Monday, March 29, 2010

Landowner's Fears Surface

This is part one in a two-part series about the Ruggiero family and their ordeal with Aruba Petroleum in Wise County Texas.

Gas drilling abruptly upends family’s lives

09:22 AM CDT on Sunday, March 28, 2010
By Peggy Heinkel-Wolfe / Staff Writer

EDITOR’S NOTE: This is the first in a two-part series examining the effects of oil and natural gas drilling in eastern Wise and western Denton counties.

WISE COUNTY — A bit of yellow tape dangled from a short wooden stake in front of Christine Ruggiero’s house on Star Shell Road that September morning, less than a year ago.

The subtle signal meant something to someone.

On her 20-minute drive to work, Ruggiero hoped that what she saw wouldn’t become what she feared.

DRC/David Minton
Christine and Tim Ruggiero, shown on their property in Wise County in February, were surprised when an Aruba Petroleum crew came onto their land in September, taking down their horse fence and bulldozing their pasture.
View larger More photos Photo store Aruba Petroleum had already dug up several acres of land on the neighboring 38-acre homestead, drilling a new gas well on Pat and Jim Headen’s front lawn.
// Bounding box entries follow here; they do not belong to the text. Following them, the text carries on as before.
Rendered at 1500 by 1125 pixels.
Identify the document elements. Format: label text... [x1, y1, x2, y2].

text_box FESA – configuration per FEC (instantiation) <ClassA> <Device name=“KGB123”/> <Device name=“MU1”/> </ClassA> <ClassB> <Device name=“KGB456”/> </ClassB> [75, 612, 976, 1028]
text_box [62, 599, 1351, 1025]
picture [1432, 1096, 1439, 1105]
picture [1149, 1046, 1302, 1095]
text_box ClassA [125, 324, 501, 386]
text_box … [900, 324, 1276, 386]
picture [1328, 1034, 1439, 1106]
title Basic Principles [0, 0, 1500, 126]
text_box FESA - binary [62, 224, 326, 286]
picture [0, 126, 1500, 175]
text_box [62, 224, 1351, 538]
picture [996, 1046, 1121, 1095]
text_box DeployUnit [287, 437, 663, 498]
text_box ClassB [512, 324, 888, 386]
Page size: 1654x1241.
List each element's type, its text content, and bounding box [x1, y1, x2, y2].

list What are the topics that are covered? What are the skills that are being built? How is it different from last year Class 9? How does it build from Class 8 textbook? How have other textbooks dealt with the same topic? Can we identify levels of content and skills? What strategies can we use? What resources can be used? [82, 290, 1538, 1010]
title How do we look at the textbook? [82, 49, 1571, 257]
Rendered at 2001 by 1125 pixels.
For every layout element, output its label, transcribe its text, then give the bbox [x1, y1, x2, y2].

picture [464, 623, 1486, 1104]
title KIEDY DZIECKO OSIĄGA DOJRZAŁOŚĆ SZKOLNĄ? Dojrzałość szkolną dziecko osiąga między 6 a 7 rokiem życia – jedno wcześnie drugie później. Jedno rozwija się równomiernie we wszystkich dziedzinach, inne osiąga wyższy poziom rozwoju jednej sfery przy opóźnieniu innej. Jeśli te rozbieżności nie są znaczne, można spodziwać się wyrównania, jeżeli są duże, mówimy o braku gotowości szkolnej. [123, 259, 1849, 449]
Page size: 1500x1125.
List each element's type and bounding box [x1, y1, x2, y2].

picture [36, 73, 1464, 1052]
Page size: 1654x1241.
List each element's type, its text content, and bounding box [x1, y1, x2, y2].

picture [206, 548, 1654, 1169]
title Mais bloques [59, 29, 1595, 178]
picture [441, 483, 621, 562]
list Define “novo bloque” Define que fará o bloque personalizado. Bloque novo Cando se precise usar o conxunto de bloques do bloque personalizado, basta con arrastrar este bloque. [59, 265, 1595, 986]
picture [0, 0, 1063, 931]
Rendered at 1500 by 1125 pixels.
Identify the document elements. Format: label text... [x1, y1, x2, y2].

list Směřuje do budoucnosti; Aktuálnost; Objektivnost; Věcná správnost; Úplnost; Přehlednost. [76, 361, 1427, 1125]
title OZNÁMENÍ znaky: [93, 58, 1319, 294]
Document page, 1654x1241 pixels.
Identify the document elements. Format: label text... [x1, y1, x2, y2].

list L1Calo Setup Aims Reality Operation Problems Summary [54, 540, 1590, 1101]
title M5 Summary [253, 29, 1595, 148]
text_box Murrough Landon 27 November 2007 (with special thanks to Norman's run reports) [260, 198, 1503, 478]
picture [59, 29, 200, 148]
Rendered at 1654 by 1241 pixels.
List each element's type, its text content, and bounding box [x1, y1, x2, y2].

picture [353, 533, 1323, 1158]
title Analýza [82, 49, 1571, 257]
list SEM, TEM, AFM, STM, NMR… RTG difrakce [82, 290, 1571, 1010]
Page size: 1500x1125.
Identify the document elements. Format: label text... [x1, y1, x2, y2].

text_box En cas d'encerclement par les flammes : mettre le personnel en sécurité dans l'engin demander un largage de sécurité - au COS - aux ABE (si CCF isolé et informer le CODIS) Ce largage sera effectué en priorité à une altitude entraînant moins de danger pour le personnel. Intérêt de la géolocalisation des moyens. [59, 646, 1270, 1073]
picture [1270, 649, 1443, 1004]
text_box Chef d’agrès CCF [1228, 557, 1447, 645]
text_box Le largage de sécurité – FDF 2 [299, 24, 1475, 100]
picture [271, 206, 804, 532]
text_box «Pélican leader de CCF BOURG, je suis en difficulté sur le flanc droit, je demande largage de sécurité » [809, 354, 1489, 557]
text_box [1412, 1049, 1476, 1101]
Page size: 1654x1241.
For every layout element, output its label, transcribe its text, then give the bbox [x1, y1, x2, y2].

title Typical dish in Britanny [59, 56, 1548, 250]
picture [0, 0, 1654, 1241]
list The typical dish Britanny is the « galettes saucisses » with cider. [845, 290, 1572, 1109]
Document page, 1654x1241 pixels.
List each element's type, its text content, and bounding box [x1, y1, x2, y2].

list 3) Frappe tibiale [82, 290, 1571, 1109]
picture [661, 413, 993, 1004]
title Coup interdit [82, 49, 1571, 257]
Angry and upset, her husband, Tim Ruggiero, had painted two protest signs and hung them by the road. A few days later, someone made an addition to one of the signs. Between a crude depiction of male and female genitalia, the vandal scrawled “you’re next.”

Christine Ruggiero, 43, dropped off her 9-year-old daughter at school in Denton and, after arriving at the employee benefits consulting group where she works in Highland Village, she took a minute to call up the permits section of the Texas Railroad Commission Web site.

Ruggiero called her husband.

Sept. 16: Still no permit, she told him.

Then her phone rang. Her neighbor, Pat Headen, had just returned home for lunch and seen pieces of the Ruggieros’ horse fence in a pile. Near a crew and a bulldozer, she saw one of Ruggiero’s horses.

“Christine, did you know they’ve got a bulldozer out there?” Headen said.

“No,” Ruggiero said. “I’ll be right home.”

She returned to find several acres of their 10-acre parcel stripped bare. At the center of the chaos sat a white pickup, Ruggiero recalls. In her sweater, high heels and dress pants, she worked her way to the foreman’s truck. He would only roll down his window at first.

“You’re trespassing,” she told him. “You don’t have a permit.”

“I don’t need a permit,” he told her. “I have the lease.”

Aruba officials said they told the Ruggiero family on Sept. 2 that they would be drilling on their property.

Ruggiero realized the horses — Nina, a Palomino paint; Sweetheart, a thoroughbred; and little Willow, a mini she’d given to her daughter — were staring at her. She began to cry.